Material to process ▸
>>>>>
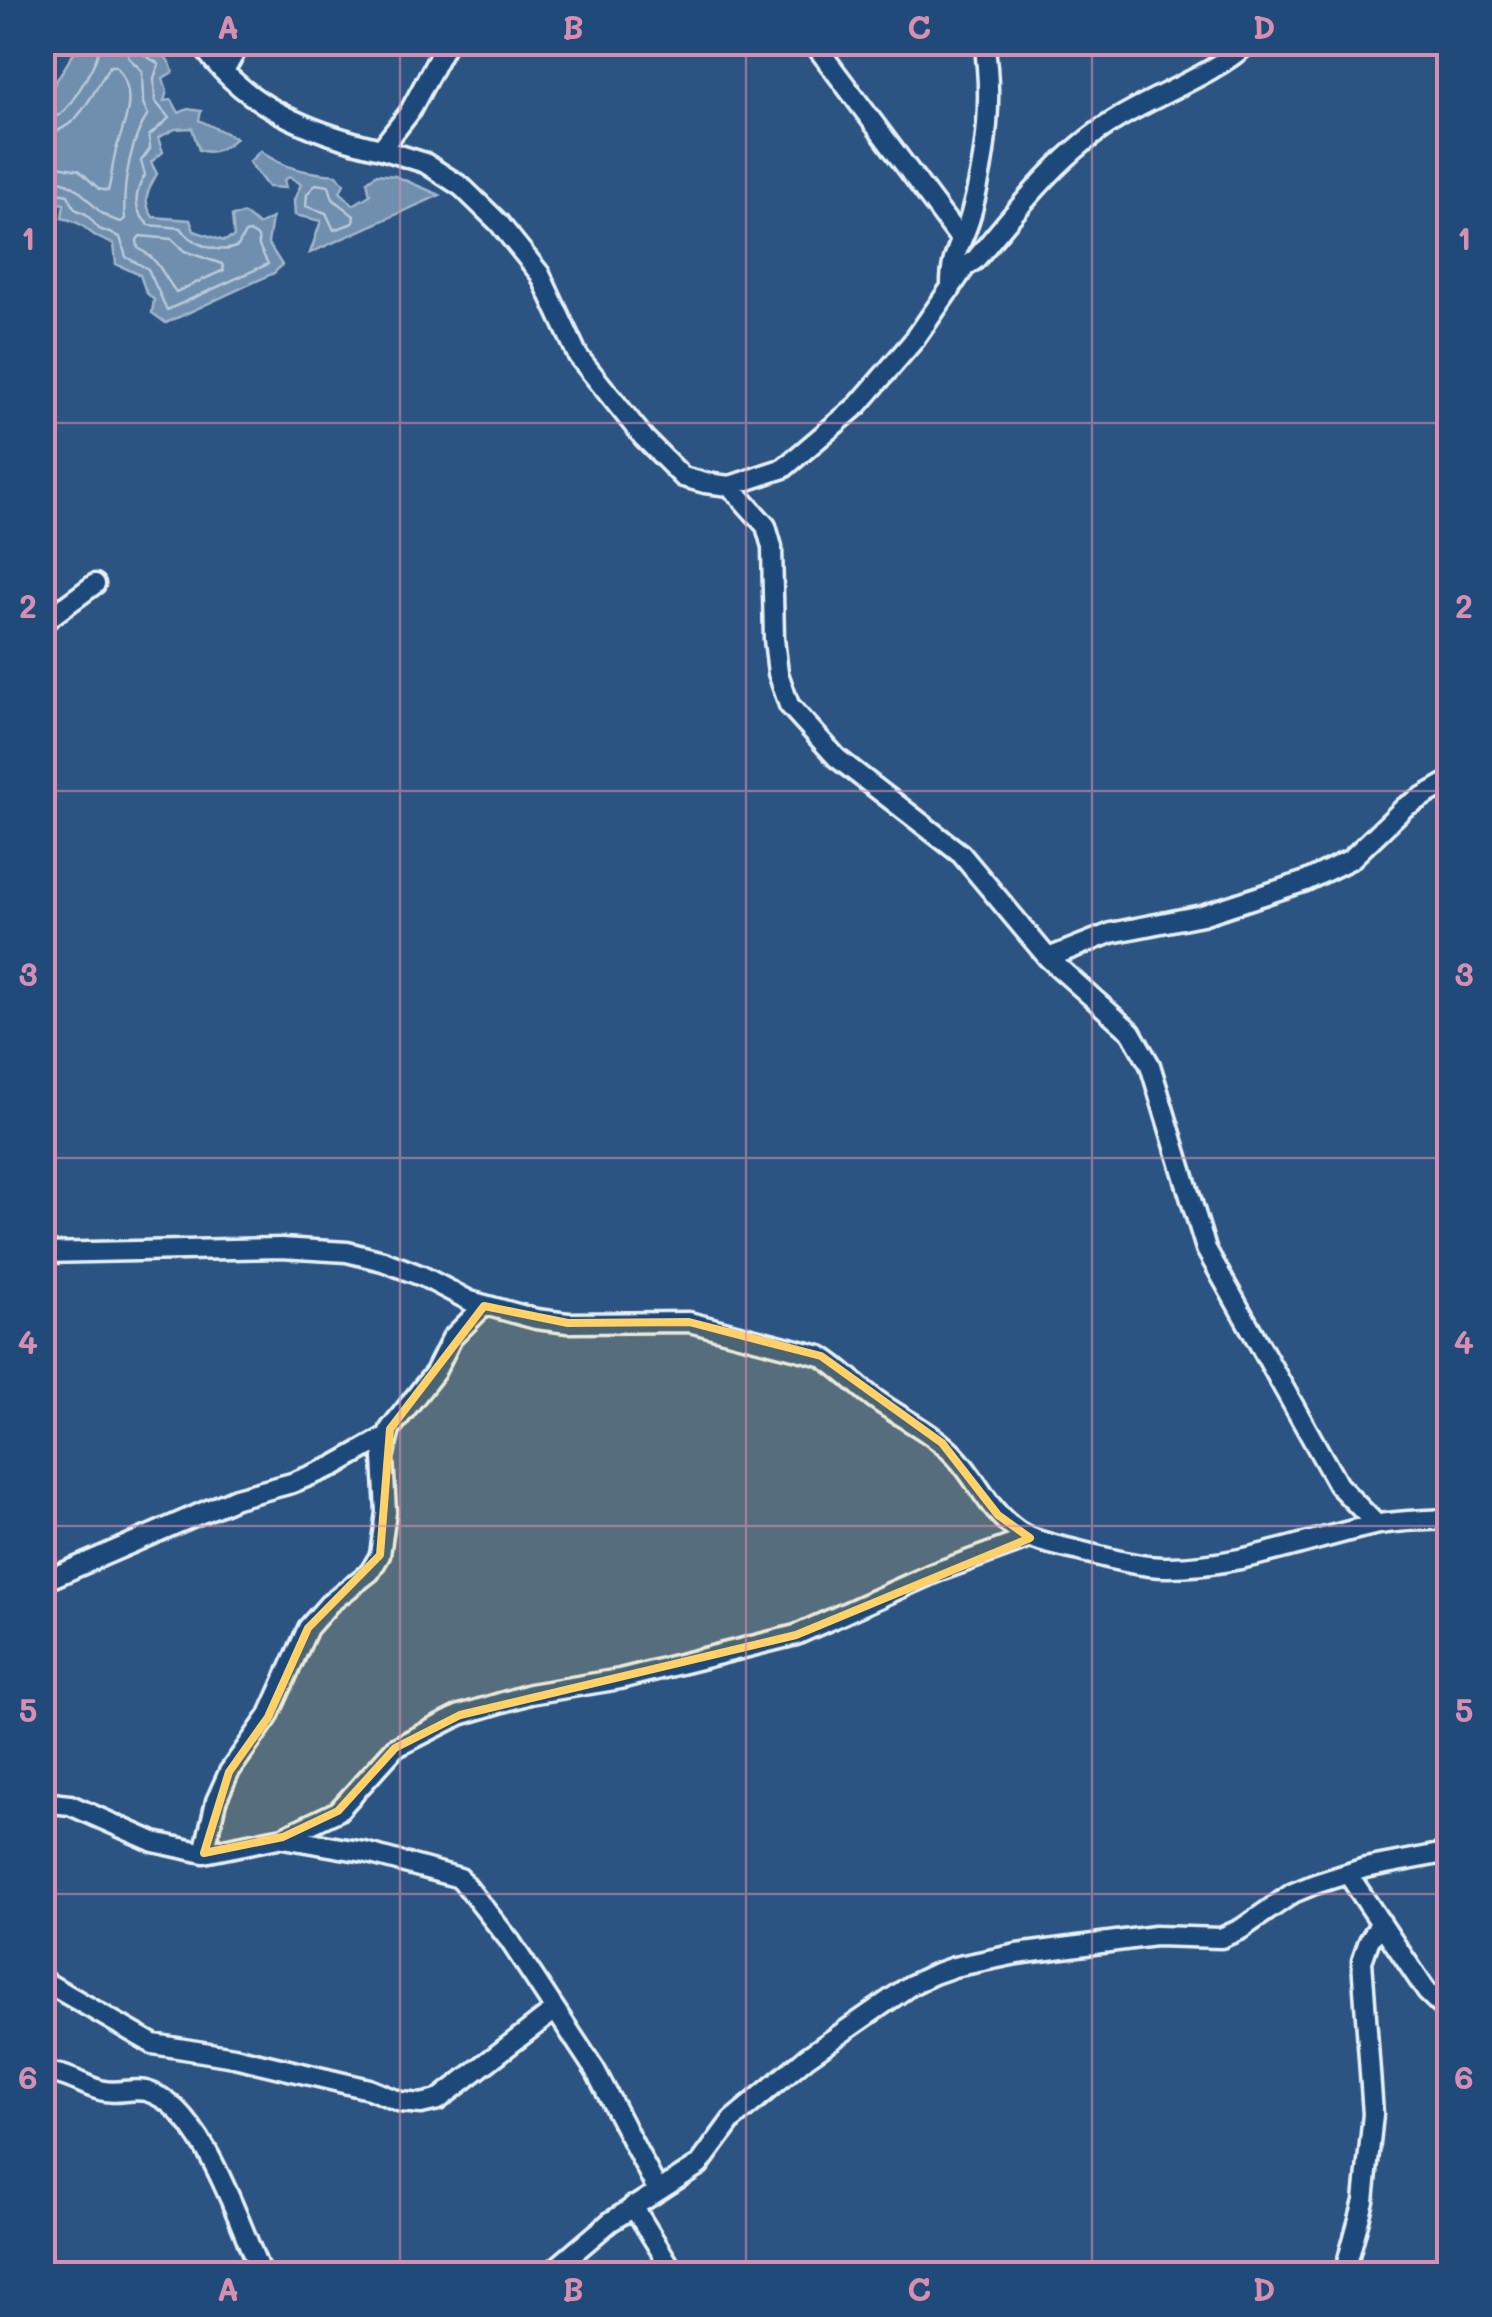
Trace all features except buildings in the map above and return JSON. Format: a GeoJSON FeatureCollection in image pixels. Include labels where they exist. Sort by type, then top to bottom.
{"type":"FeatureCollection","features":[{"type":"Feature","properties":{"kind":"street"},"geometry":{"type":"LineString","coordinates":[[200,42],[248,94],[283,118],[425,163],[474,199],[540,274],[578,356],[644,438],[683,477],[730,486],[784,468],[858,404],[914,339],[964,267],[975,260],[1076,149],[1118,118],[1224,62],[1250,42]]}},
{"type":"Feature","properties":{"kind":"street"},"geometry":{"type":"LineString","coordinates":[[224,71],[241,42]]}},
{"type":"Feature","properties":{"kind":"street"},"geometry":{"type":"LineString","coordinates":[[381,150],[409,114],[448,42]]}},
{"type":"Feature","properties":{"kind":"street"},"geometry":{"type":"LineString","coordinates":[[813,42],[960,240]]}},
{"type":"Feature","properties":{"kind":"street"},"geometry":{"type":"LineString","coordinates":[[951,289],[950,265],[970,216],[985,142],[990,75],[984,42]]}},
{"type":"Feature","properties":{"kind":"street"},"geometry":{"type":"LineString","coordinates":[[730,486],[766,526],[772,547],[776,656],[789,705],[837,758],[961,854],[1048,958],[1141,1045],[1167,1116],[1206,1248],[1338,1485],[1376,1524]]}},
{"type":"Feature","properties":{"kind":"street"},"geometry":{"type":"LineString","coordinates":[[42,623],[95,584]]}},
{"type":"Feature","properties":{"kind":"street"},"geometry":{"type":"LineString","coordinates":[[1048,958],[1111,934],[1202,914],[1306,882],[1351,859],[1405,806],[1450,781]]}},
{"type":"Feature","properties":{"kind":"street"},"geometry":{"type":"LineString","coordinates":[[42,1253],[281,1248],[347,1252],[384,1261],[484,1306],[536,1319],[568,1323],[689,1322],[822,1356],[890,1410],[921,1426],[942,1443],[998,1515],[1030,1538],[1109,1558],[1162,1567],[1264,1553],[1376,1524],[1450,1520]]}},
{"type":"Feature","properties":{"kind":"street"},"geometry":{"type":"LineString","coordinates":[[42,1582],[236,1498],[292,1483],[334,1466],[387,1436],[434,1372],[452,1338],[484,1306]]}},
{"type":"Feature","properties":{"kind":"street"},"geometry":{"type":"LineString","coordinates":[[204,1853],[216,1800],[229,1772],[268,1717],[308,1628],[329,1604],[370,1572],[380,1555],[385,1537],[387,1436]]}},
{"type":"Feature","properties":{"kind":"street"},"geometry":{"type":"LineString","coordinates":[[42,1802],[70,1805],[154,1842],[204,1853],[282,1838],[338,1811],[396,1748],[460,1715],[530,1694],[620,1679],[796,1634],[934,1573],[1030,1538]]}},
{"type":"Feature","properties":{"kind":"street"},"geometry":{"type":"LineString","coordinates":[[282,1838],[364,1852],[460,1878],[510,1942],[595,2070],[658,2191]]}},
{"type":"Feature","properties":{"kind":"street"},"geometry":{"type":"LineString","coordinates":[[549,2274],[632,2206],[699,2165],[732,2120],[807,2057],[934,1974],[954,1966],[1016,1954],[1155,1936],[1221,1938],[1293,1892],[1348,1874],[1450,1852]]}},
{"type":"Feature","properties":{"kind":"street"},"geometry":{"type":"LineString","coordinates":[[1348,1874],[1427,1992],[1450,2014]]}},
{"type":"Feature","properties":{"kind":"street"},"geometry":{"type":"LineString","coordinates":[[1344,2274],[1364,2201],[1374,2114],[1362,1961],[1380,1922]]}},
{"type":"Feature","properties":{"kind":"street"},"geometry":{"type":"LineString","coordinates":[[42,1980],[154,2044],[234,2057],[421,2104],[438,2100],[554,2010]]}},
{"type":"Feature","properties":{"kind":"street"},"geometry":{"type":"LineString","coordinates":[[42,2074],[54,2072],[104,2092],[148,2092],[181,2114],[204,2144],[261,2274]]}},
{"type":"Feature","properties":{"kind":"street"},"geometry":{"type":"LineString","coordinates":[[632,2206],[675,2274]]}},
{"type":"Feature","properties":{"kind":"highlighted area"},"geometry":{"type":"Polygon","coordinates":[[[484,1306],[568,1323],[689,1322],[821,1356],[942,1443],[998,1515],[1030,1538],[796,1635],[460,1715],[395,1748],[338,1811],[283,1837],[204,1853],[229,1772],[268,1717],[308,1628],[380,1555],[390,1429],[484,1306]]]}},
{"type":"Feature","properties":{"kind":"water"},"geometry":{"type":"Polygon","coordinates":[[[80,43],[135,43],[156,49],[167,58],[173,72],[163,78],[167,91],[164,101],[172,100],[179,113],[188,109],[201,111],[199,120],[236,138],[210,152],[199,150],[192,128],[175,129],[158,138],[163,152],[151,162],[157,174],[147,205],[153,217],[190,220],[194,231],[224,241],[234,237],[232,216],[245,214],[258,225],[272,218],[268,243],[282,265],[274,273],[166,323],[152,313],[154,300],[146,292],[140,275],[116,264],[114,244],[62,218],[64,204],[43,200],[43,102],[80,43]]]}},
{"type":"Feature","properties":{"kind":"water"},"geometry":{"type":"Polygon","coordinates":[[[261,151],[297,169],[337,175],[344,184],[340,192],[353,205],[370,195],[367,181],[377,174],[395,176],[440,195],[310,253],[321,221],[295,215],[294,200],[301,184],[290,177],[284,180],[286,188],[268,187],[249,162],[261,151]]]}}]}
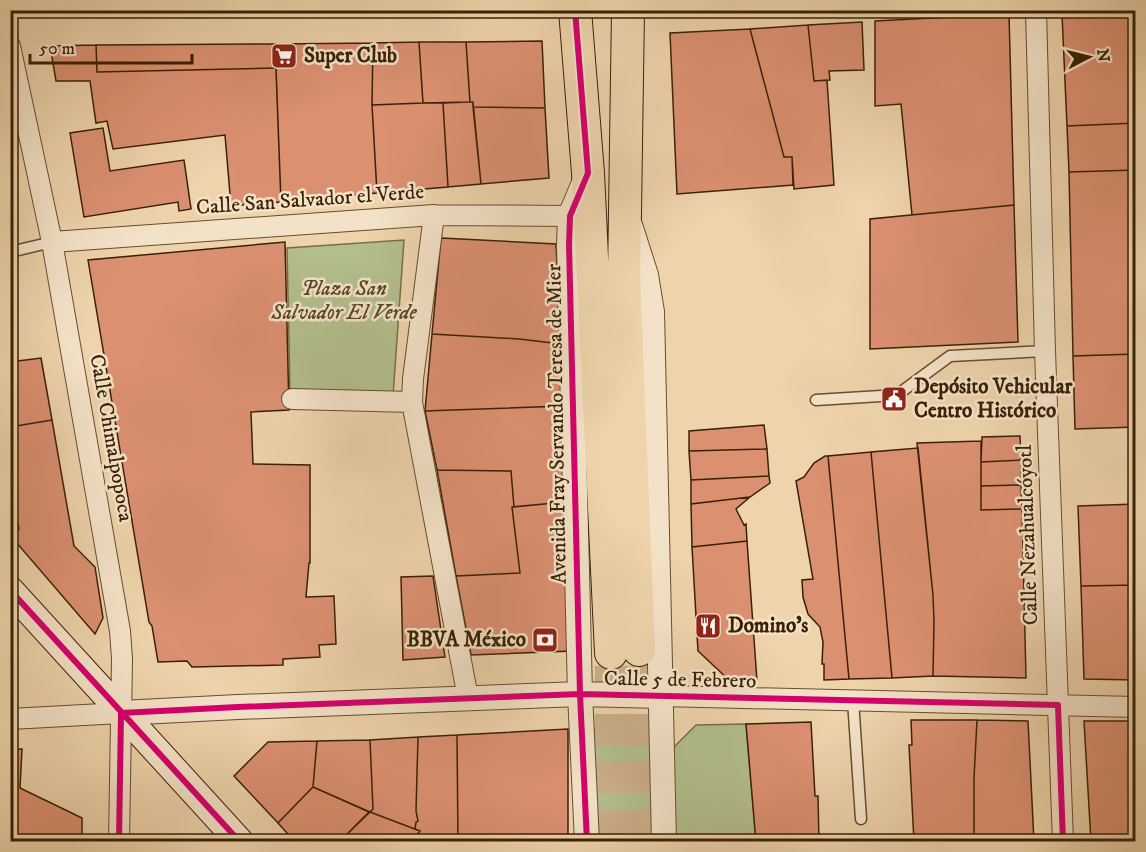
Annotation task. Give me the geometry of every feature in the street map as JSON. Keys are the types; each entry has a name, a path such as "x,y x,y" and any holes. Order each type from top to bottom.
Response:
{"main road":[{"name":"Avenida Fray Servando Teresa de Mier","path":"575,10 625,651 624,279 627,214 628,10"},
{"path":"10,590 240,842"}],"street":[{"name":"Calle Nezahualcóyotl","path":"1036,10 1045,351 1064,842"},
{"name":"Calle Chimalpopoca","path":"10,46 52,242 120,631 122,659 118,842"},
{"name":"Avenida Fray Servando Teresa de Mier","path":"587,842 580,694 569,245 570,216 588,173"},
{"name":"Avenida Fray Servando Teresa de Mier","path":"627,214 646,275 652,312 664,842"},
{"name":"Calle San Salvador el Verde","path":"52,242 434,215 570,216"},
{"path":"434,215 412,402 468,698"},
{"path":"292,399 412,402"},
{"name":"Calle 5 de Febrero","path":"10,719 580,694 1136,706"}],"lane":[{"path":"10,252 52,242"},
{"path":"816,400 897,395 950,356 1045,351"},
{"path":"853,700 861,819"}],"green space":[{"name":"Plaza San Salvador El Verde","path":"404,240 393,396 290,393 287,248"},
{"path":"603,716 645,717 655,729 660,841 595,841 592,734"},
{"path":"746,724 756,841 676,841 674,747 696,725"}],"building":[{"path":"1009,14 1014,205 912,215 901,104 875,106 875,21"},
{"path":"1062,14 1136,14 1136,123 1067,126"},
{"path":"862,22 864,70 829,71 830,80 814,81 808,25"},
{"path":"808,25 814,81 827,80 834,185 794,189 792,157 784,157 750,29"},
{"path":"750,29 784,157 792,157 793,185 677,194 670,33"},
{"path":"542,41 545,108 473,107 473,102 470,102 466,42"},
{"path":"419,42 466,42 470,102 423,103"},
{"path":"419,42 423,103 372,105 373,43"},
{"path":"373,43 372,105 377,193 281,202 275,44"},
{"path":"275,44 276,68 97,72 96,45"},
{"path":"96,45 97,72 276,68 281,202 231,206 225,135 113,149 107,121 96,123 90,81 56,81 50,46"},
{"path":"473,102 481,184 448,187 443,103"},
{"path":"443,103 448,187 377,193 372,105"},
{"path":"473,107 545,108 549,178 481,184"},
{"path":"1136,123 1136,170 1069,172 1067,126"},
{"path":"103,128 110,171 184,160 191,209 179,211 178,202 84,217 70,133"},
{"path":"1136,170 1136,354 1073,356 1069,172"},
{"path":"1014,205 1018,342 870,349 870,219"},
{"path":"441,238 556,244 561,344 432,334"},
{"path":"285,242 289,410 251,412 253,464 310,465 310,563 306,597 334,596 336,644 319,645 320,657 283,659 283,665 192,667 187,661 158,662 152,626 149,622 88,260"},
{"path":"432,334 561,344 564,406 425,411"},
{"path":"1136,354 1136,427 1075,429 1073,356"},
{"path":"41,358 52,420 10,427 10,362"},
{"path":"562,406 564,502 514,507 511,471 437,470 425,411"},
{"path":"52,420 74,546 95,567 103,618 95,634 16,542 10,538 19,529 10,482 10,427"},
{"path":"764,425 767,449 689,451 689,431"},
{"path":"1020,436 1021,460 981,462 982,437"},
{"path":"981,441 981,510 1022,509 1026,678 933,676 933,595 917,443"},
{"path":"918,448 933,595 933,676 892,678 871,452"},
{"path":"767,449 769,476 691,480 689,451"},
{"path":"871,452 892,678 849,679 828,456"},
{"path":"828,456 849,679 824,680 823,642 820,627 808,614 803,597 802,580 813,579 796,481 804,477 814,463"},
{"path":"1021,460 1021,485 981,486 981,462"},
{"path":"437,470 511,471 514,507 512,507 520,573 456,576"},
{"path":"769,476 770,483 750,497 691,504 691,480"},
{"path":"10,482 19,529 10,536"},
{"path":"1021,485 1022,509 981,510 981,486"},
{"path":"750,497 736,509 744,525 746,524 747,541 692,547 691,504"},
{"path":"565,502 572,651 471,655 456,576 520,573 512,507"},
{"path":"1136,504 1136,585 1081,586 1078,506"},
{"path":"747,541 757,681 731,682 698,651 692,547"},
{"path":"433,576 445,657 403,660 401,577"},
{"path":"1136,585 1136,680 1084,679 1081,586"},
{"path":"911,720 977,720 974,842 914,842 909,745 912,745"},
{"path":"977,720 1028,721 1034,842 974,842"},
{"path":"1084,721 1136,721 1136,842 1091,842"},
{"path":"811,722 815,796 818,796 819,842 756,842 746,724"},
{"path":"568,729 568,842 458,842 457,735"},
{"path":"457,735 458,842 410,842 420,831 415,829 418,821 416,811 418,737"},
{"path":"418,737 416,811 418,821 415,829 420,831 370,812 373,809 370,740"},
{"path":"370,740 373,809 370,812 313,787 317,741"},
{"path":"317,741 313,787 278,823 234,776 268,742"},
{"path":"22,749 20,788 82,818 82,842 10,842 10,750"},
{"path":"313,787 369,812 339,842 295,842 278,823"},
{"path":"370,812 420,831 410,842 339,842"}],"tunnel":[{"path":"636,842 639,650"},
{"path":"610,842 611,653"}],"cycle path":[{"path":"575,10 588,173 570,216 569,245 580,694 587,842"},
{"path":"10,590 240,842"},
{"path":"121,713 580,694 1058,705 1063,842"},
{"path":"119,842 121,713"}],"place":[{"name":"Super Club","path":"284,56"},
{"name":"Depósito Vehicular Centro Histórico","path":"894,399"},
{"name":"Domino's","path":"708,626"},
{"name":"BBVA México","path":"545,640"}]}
<<<<<
What you are asked to do ▸ A single figure answers this: how many lines of the material hold "Mier".

Exercise answer ▸ 3